Inside Hagia Sofia, a byzantine church bilt
in the 6th century, then turned into a mosque,
then a museum

The one thing I have noticed about these cute little restaurants is that, on more than one occasion, my mother and I were the only women in the entire establish. This has been most apparent in the restaurants along Istiklal Avenue, the pedestrian only shopping street right near our apartment. I felt this most acutely tonight, perhaps because it was my first time being alone, but I’m not sure. Tonight, I had the Turkish equivalent to pizza (called Pide), and ate it as the only woman in a room where every table was filled with silent, single men between the ages of 30 and 60. I felt a little like I was invading someone’s sanctuary of Turkish man-ness.
Now, let me specify, in no was is this unpleasant. I don’t feel animosity, I have had absolutely no negative experiences with Turkish men yet, in fact, I’ve found them a little more friendly than Turkish women, but I’m drawing no conclusions. (they also have such cute lil’ mustaches! I want a cute lil’ mustache!) It is just a tangible difference. Where are the women?
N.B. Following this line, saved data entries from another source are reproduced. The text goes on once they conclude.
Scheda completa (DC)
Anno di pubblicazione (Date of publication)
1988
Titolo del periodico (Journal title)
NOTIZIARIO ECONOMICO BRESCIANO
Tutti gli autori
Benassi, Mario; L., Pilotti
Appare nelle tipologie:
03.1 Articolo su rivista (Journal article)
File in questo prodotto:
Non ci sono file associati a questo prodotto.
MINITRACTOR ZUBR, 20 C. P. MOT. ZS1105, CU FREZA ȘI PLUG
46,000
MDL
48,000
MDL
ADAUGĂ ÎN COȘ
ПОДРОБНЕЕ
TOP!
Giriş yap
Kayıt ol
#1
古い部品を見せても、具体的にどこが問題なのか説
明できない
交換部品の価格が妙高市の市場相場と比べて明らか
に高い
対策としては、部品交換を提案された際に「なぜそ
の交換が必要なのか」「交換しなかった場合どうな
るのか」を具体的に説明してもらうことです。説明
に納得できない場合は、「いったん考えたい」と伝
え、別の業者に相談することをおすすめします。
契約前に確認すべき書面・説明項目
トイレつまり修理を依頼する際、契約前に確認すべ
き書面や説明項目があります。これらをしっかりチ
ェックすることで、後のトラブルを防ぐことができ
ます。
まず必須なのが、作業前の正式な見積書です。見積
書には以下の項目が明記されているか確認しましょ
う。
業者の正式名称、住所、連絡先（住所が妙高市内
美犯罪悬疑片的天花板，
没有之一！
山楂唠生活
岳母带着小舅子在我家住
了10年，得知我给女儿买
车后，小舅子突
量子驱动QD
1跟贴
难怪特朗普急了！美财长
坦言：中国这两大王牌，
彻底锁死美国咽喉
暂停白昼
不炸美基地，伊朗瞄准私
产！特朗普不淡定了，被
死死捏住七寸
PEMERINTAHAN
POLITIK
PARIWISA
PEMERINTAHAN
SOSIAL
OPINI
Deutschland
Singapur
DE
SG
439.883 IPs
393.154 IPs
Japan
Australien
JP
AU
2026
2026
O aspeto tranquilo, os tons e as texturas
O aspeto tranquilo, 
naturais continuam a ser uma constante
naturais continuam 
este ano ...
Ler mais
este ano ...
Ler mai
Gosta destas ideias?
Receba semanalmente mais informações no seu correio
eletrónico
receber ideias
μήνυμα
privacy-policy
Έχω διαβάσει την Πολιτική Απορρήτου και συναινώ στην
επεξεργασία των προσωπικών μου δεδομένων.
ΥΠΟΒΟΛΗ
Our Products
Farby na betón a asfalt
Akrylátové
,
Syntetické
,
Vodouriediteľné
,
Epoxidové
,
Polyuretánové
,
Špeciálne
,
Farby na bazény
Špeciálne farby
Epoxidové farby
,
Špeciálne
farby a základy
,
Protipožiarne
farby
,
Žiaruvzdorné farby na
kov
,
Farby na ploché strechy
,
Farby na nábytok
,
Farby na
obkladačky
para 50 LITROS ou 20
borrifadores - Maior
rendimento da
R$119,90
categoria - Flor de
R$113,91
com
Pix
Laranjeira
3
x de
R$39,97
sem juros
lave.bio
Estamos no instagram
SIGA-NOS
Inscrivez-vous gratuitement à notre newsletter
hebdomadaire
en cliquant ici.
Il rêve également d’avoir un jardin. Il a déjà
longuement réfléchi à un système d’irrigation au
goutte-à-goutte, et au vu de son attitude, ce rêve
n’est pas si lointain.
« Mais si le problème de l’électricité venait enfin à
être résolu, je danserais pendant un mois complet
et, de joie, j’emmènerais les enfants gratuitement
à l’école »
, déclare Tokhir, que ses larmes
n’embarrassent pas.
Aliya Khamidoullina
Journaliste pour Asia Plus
My last bit of excitement was actually in a blog I found when reflecting on my days here. Incase you have never looked at my facebook pictures; I have a small obsession with street art. Now, in Beyoglu (pronounced Bey-o-lu) and up Istiklal Avenue, graffiti and street art are more of the rule than the exception—blank walls are few and far between. So I was poking around on the internets and I found This article, written by a Northeastern University student of journalism, all about Turkish street art. I encourage you to read it and maybe gain some understanding of what I find so cool about the movement and also see explanations of lots of the pictures I have taken around the city. 
Mural near Galata Tower
Also exciting is that one of the guys interviewed has an organization that teaches kids about street art and organizes large-scale projects and festivals. Once I settle in a bit and see what my days look like, I’m hoping to get in touch with him and see if I can learn more and maybe help out somehow. COOL ADVENTURES.

Also, here are some more pictures. 
Also, I don't speak Turkish, in case you were wondering.

My program officially starts on Monday, with registration and then a little trip to Cappadocia and some other places in Anatolia.